W3C home > Mailing lists > Public > public-owl-wg@w3.org > November 2007

Re: ISSUE-55 (owl:class): owl:class v. [sic] rdfs:class

From: Peter F. Patel-Schneider <pfps@research.bell-labs.com>
Date: Tue, 13 Nov 2007 03:49:18 -0500 (EST)
Message-Id: <20071113.034918.63329815.pfps@research.bell-labs.com>
To: alanruttenberg@gmail.com
Cc: public-owl-wg@w3.org

It probably is not a good idea to go to the OWL Reference document for
technical arguments.  Notwithstanding its name, the OWL Reference
document is not a normative docment nor does it provide complete
information.

In OWL DL, instances of owl:Class cannot be literals (e.g., strings and
numbers).  This semantic condition, along with some others, is given in
Section 5.4 of OWL S&AS http://www.w3.org/TR/owl-semantics/rdfs.html#5.4

It would seem, then, that OWL DL has some inferences that OWL Full does
not (because it has extra semantic conditions).  For example, in OWL DL
an OWL Class cannot have a string as a member, but this is possible in
OWL Full.  However, all these extra inferences involve syntax that is
not legal in OWL DL, so there is no way of seeing them in OWL DL.  (This
last assumes, of course, that Theorem 1 in
http://www.w3.org/TR/owl-semantics/rdfs.html#5.4 is correct.)

Data block:

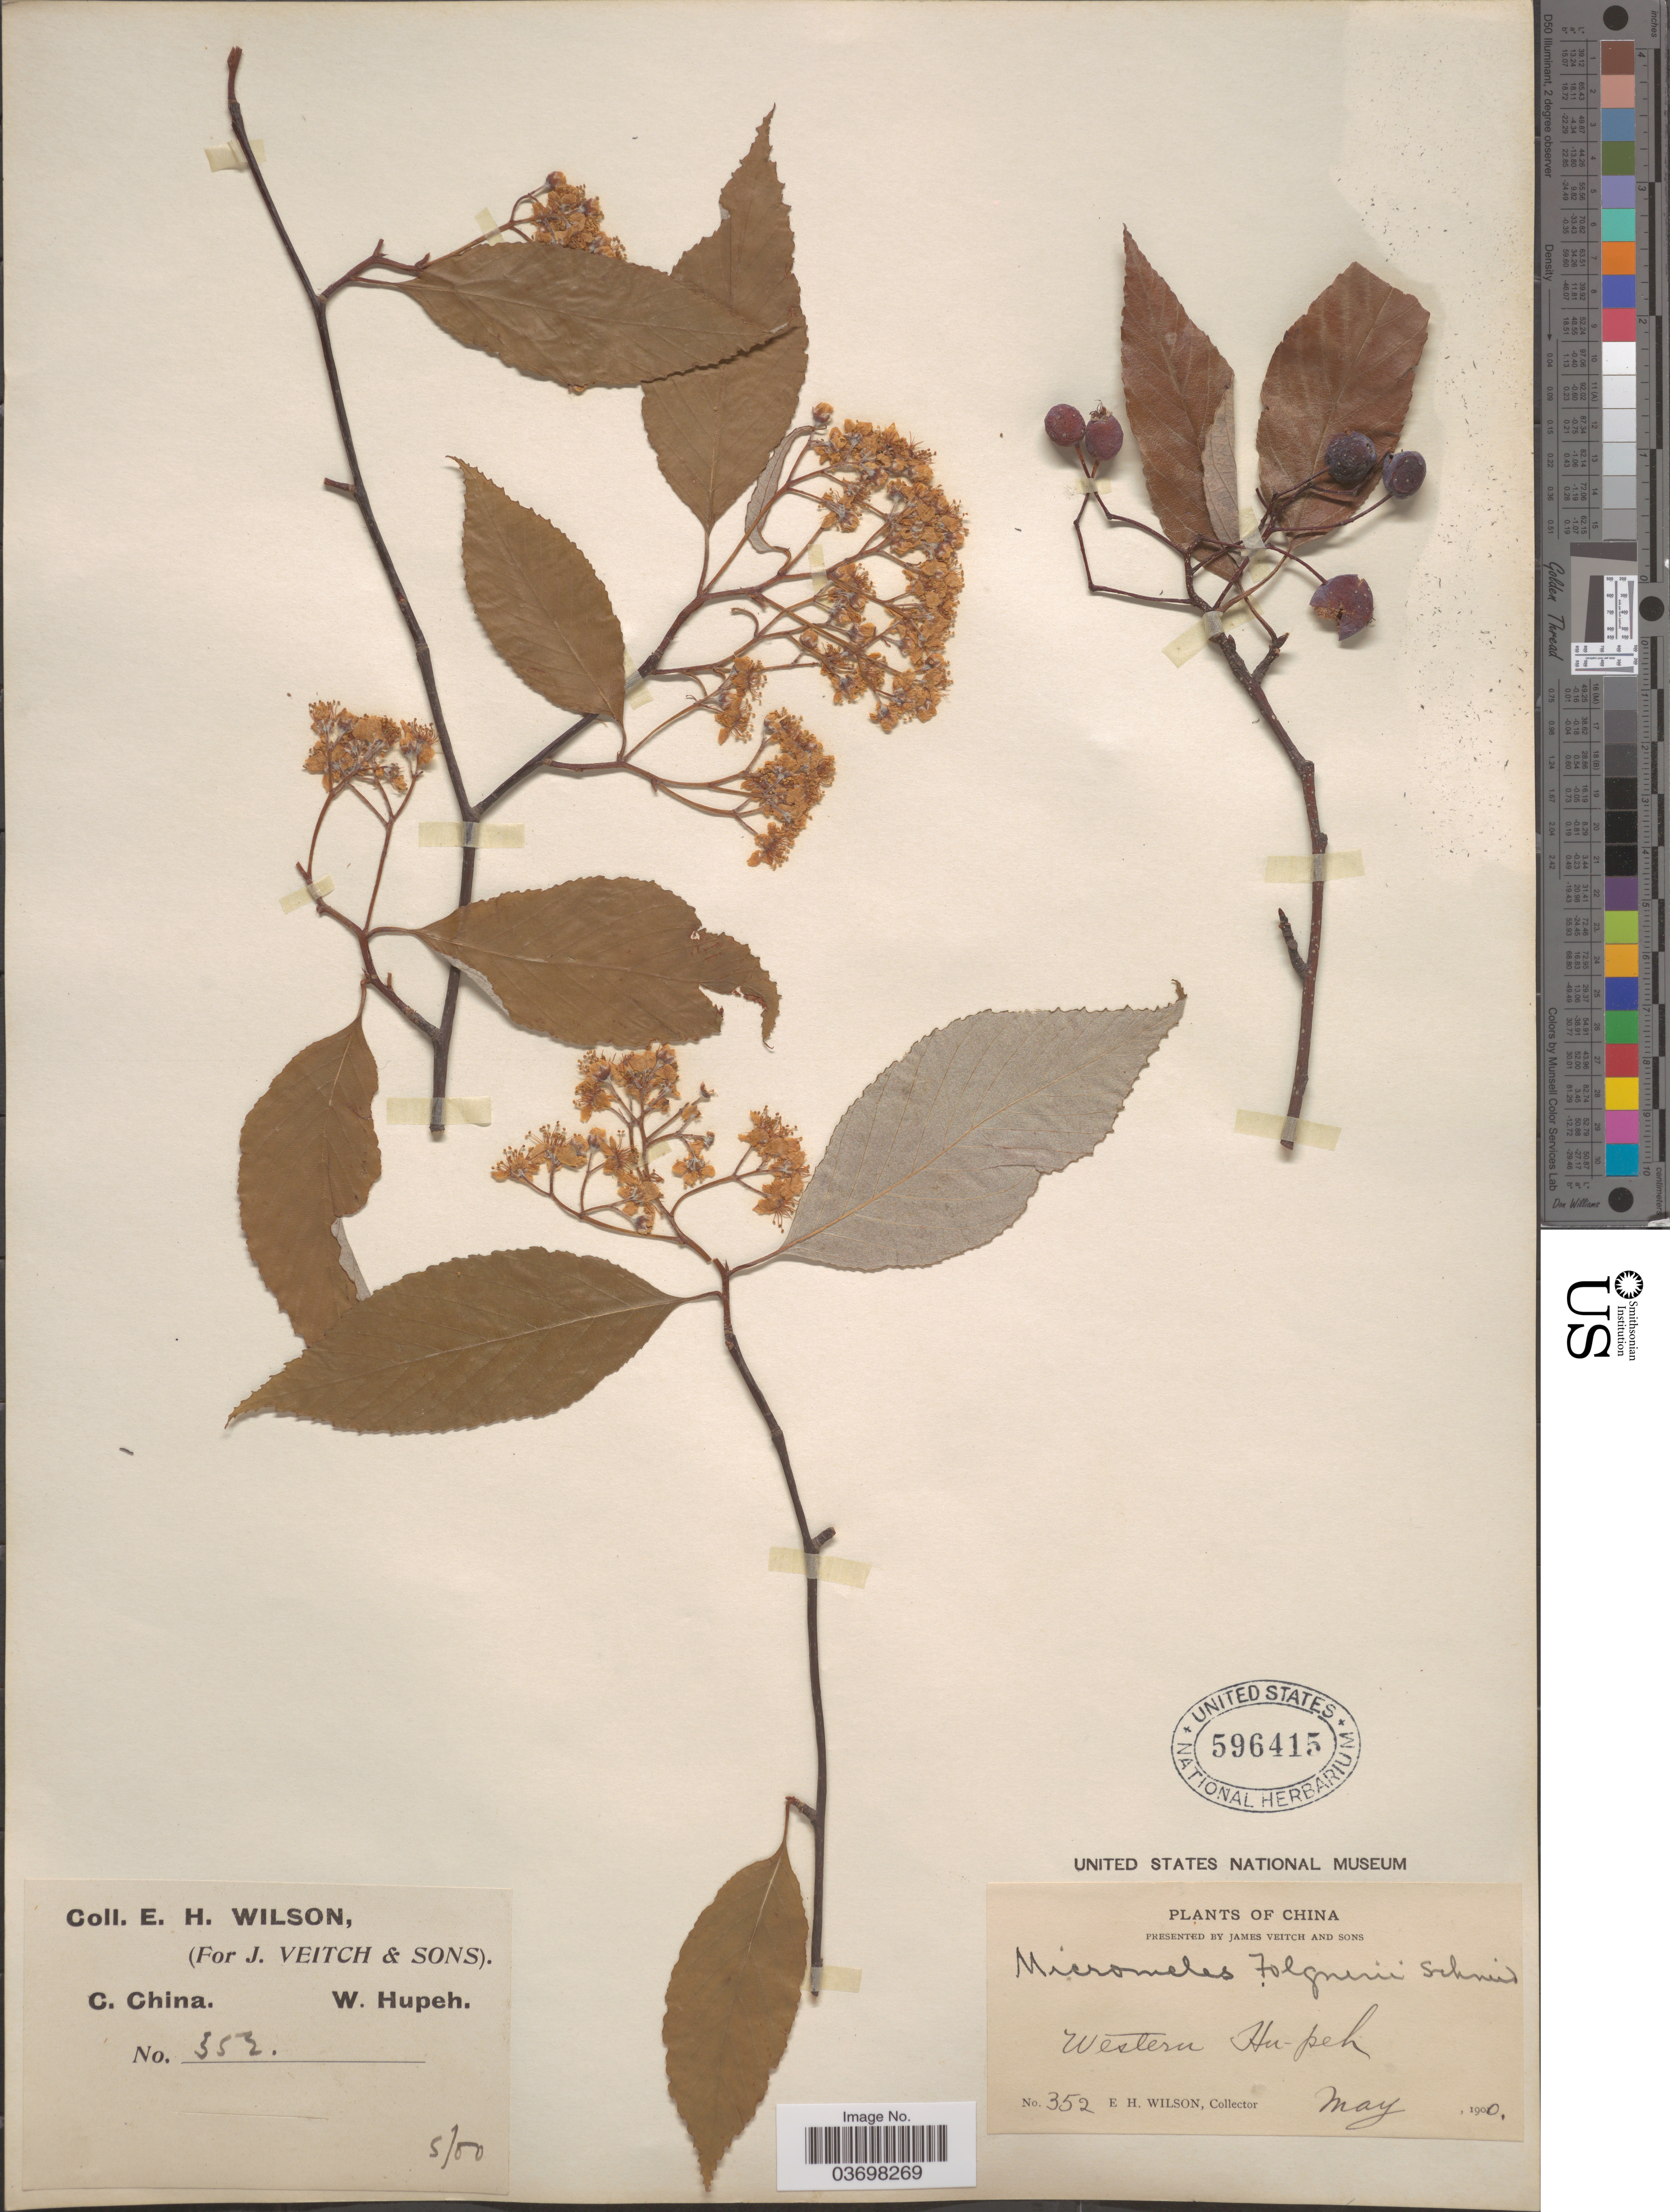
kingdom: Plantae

Aim of the exercise: According to the mailing-list message on owl:Class, which section of OWL S&AS states that instances of owl:Class cannot be literals in OWL DL?

Complete answer: Section 5.4